Bridging Loans For Pensioners
A short-term loan gives time to consider options at a turning point in many people’s lives.
Bridging loans can ease the stress of transitional periods of life, working to secure funds to “bridge the gap”, resolving the impossible task of straddling payments. Unfortunately, this is a situation that pensioners may find themselves in without a short-term loan of this nature.
Typically, a bridging loan is repaid over a short-term (12 month) period with the proceeds acquired from selling the property the loan was set against.
How can a bridging loan help?
Bridging loans offer a wide range of solutions to several problems regarding financing property. For pensioners, there are several scenarios where they can be particularly helpful.
• Downsizing in retirement – when you have found the ideal property, a bridge loan allows you to snap that property up with enough time to sell your current larger house. You can also use the bridge loan money to do any alterations necessary, potentially increasing the value of your current home before selling. A Bridging loan allows breathing space to do all this and peace of mind.
• Fixing a chain break – giving your current property the appropriate time to garner attention is essential to lock in a sale. Often, parties involved can be slow to move or, worse still, pull out of a transaction. A bridging loan will fix temporary chain breaks by allowing your property more time on the market to find the right buyer.
• Paying for Care Home fees – the choice, or necessity, to move into a care home can be a troubling notion. That is before considering the exorbitant monthly costs. Families will often have to share the brunt of financial difficulties, yet not be able to afford care home fees without the sale of their parent’s property. A bridging loan gives families the necessary funds to secure their elderly relatives when arrangements must be made on their behalf.

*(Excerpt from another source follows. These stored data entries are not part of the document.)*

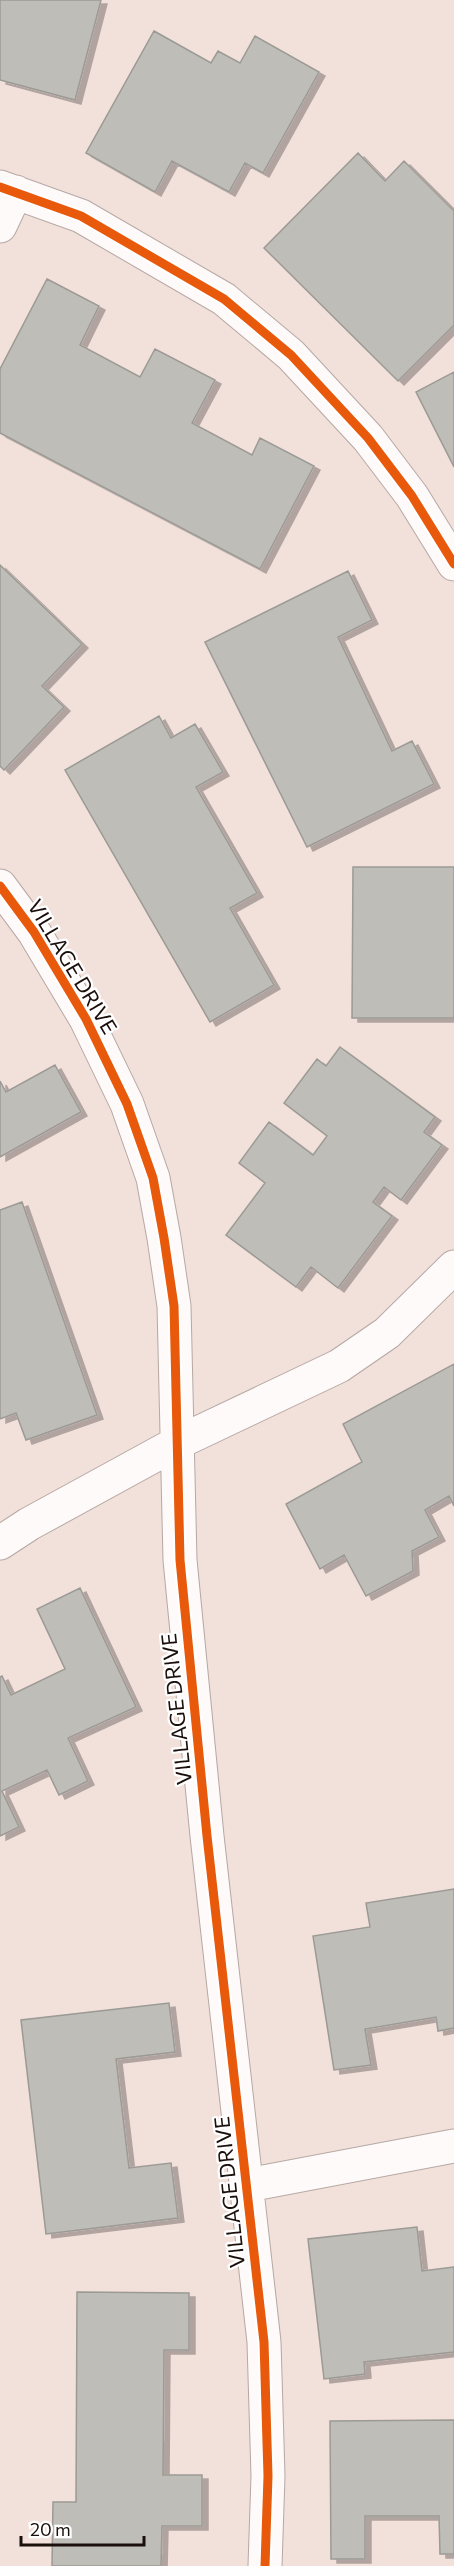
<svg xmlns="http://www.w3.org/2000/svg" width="454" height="2566" font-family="Commissioner,sans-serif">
<defs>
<filter id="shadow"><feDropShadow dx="6" dy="4" stdDeviation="0" flood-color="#0004"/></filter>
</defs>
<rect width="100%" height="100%" fill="#f2e0da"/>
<path fill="#bfbdb8" stroke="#9c9a95" stroke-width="1.5" filter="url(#shadow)" d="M0,0H101L75,100L0,80Z
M154,31L211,63L218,51L240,63L255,36L319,72L263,173L245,163L229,192L172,161L155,192L86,153Z
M358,153L385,181L404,161L454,211V325L398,381L264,248Z
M47,279L99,306L80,345L140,377L155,349L215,380L192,423L252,455L260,438L314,466L260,569L0,433V369Z
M454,372V467L416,392Z
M0,565L82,644L42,686L64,707L4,770L0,766Z
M348,571L372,620L338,637L392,751L412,741L434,784L307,847L205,642Z
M159,716L171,738L195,724L223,772L196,787L257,893L230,908L274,985L210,1022L65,770Z
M353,867H454V1018H352Z
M340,1047L435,1117L424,1132L442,1145L401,1200L384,1187L373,1202L392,1216L338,1288L311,1267L296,1287L226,1235L265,1183L239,1163L269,1122L313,1155L327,1136L284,1103L317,1059L326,1066Z
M55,1065L81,1112L0,1157V1081L6,1092Z
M22,1202L97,1415L26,1440L16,1413L0,1419V1210Z
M454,1364V1506L449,1496L425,1510L439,1537L412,1551L413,1571L366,1596L344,1555L320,1569L286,1504L362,1462L343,1424Z
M80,1588L136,1707L68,1738L88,1781L59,1795L47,1770L2,1791L19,1827L0,1836V1677L2,1676L11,1695L65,1669L37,1609Z
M454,1889V2028L438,2031L436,2017L365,2029L371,2065L334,2070L313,1936L370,1927L366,1903Z
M169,2003L175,2052L116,2059L129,2168L171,2163L178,2218L46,2234L21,2020Z
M417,2227L422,2271L454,2267V2352L364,2362L365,2374L324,2379L308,2239Z
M77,2292L189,2293V2350H164L163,2475H202V2526H162L161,2566H52L53,2502H76Z
M454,2420V2554H440L439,2516H365V2559H331L330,2421Z"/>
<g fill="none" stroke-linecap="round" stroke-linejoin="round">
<defs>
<path id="minor" d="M0,187L81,216L224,299L291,355L368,438L412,496L454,564
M0,226L16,192
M0,886L34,932L86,1019L127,1104L153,1178L164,1238L174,1306L180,1560L207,1836L264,2342L268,2476L265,2566
M0,1543L29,1524L179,1442L339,1366L387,1333L454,1267
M248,2185L454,2146"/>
</defs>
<use href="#minor" stroke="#b6a8a4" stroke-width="35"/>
<use href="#minor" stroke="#fdfaf9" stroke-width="33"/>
<defs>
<path id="cycleway" d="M0,187L81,216L224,299L291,355L368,438L412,496L454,564
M0,886L34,932L86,1019L127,1104L153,1178L164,1238L174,1306L180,1560L207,1836L264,2342L268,2476L265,2566"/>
</defs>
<use href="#cycleway" stroke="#fff" stroke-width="13"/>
<use href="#cycleway" stroke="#e8590c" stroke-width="9"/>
</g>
<g text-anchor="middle" stroke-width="4.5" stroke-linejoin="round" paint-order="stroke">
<g font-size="21" fill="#1b0f0c" stroke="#fff">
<text transform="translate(72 967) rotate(59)" y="7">VILLAGE DRIVE</text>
<text transform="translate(177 1709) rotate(-96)" y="7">VILLAGE DRIVE</text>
<text transform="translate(230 2192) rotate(-96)" y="7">VILLAGE DRIVE</text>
</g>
</g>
<path d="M21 2536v9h123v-9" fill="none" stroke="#1b0f0c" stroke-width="3"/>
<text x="30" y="2536" font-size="18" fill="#1b0f0c" stroke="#ffffff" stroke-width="4.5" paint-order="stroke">20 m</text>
</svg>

• Paying assisted living fees – similarly, assisted living can be covered by a bridging loan to help alleviate the strain on family members. Elderly parties may be unable to secure their financial and living circumstances independently, so will need additional care that comes at a cost.

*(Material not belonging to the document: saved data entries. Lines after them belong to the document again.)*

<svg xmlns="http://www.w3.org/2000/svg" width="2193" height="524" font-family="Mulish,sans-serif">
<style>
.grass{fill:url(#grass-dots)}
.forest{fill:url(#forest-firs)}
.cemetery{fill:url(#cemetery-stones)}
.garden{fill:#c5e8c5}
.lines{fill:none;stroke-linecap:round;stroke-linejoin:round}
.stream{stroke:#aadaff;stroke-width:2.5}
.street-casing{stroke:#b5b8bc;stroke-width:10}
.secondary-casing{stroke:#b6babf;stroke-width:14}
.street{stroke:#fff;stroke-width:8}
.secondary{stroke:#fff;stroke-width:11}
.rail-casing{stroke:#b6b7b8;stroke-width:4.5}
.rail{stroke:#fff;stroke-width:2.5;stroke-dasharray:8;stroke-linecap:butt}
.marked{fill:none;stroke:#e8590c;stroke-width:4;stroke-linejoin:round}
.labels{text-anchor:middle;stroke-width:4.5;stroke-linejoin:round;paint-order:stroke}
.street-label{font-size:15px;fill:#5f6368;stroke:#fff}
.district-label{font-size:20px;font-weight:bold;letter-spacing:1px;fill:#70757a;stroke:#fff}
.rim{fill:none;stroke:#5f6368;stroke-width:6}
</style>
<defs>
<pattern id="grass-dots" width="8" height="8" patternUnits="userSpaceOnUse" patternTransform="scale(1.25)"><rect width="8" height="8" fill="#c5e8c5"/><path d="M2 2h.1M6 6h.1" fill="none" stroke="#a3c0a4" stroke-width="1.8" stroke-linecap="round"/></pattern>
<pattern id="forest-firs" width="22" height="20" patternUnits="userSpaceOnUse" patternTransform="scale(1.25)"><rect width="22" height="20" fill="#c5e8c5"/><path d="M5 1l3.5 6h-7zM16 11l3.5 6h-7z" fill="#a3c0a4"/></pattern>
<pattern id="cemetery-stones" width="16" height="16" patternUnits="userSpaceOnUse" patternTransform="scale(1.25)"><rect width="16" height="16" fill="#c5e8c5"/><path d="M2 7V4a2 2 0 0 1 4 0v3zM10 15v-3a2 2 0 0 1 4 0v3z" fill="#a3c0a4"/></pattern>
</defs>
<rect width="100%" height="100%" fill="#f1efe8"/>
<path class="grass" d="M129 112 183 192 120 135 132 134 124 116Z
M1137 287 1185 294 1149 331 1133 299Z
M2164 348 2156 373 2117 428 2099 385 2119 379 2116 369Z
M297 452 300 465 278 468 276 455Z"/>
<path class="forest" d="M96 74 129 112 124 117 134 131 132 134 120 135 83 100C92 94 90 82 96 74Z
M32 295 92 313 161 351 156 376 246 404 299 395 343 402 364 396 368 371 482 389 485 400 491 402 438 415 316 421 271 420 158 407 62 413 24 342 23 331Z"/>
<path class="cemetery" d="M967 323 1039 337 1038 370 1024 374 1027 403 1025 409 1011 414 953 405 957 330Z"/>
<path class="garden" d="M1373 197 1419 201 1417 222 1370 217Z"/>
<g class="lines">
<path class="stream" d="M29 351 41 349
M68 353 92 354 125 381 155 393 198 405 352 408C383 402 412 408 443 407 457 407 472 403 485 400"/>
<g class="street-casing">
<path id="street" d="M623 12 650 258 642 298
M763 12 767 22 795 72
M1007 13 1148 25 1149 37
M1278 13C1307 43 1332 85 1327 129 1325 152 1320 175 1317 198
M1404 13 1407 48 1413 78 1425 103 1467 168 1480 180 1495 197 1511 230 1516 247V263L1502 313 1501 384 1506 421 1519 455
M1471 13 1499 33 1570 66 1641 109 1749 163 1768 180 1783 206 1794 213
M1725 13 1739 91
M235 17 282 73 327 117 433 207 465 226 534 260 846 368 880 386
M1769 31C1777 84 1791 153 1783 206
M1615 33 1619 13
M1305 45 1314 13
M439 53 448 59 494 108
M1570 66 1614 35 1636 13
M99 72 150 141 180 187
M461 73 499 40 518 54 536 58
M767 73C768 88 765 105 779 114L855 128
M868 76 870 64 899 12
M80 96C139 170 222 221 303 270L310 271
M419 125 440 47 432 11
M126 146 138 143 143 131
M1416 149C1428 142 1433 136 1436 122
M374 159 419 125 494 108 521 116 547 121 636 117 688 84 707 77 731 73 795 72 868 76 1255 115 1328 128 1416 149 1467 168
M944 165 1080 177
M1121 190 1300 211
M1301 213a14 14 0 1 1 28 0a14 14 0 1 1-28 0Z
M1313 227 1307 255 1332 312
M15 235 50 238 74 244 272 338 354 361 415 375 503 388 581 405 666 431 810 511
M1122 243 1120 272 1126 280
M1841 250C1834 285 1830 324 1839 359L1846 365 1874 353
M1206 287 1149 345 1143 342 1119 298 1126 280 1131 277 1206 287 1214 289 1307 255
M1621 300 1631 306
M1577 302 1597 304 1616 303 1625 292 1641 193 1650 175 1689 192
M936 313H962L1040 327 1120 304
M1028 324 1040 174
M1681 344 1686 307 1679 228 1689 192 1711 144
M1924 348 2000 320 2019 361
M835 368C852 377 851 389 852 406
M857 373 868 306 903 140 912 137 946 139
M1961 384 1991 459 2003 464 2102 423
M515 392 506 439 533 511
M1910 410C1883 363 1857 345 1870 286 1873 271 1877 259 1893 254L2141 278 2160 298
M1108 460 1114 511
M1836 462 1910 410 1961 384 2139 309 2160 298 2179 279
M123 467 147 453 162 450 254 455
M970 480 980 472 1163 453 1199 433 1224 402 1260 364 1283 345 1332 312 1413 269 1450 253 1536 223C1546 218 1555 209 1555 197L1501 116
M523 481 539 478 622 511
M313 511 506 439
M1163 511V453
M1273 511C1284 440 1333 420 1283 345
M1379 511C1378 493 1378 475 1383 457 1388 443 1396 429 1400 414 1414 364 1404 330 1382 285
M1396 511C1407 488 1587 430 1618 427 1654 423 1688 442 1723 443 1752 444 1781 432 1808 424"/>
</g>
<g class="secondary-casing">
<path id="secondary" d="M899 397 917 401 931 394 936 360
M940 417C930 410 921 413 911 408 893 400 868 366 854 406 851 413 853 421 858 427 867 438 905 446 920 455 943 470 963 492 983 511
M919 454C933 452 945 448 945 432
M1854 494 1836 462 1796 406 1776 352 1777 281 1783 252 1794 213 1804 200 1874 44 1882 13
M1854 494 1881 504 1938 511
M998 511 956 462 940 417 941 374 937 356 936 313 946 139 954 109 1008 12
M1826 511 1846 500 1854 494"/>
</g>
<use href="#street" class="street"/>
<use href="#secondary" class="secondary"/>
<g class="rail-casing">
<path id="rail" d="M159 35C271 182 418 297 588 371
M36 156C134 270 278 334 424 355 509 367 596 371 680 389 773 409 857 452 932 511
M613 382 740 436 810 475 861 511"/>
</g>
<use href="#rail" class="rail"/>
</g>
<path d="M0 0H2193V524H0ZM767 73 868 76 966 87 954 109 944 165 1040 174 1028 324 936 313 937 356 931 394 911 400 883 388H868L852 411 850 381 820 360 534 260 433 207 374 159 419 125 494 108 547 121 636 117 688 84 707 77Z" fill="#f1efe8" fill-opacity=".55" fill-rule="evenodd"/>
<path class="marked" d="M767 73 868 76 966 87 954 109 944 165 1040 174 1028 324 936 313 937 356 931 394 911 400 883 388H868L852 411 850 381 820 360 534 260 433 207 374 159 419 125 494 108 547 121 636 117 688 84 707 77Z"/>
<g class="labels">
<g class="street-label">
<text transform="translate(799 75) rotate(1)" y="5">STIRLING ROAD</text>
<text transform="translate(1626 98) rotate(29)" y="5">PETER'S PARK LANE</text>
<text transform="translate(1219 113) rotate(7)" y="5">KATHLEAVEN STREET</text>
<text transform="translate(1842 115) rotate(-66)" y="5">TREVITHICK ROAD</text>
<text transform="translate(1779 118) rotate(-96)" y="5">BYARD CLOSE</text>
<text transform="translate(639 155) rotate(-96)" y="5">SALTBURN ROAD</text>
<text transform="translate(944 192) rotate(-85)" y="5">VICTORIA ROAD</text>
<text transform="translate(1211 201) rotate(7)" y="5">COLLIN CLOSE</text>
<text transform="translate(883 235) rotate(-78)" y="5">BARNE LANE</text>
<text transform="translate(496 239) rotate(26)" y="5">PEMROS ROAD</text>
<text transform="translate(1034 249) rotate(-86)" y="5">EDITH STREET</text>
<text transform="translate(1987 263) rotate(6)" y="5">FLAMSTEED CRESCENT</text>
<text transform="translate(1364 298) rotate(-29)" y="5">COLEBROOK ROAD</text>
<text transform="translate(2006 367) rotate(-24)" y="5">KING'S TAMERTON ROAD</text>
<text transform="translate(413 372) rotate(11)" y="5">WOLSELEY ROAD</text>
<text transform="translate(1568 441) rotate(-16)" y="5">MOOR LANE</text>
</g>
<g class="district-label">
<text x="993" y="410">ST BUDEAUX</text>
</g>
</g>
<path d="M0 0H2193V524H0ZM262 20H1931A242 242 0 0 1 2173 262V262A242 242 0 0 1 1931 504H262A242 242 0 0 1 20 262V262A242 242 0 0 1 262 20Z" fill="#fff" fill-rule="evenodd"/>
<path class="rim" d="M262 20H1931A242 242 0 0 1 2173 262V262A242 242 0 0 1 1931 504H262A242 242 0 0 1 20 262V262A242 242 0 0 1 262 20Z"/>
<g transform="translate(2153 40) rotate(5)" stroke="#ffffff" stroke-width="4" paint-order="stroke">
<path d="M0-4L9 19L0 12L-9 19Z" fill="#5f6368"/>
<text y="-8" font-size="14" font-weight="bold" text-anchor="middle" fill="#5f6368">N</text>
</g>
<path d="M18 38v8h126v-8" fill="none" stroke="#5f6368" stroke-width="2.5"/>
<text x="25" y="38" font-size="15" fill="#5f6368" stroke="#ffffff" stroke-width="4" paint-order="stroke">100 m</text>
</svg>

• Paying for private medical costs - If you unexpectedly need to foot the medical bill for a private operation, it can be hard to raise the necessary funds. Remortgaging is a good option, but can take months rather than weeks. When time is of the essence, bridging finance can help you pay the bill while your remortgaging application is processed.
Is it harder to be approved for a bridging loan as a pensioner?
Pensioners have the same chance as anyone else of being approved for bridging finance. If you own your home outright, you might even be at an advantage, as you'll have more equity in your house, which helps you repay your debt more quickly as the cash is already there.
Bridging loans are approved on a case-by-case basis and secured against your assets, so income and credit history are not taken into account by lenders.
Speak to one of our bridging finance experts today to see how we can help you secure the short-term finance you need.
A clear strategy is needed for repayment…
It is much the case when securing a bridging loan for any reason, not just those associated with elderly people. However, in this case, there may be multiple parties involved in repayment if an elderly relative needs to go into care.
It is important to consider these circumstances to avoid oversight when it comes to repayment – borrowers must have a clear exit strategy in place, with some foresight given to ongoing changes in their elderly relatives’ condition or general needs.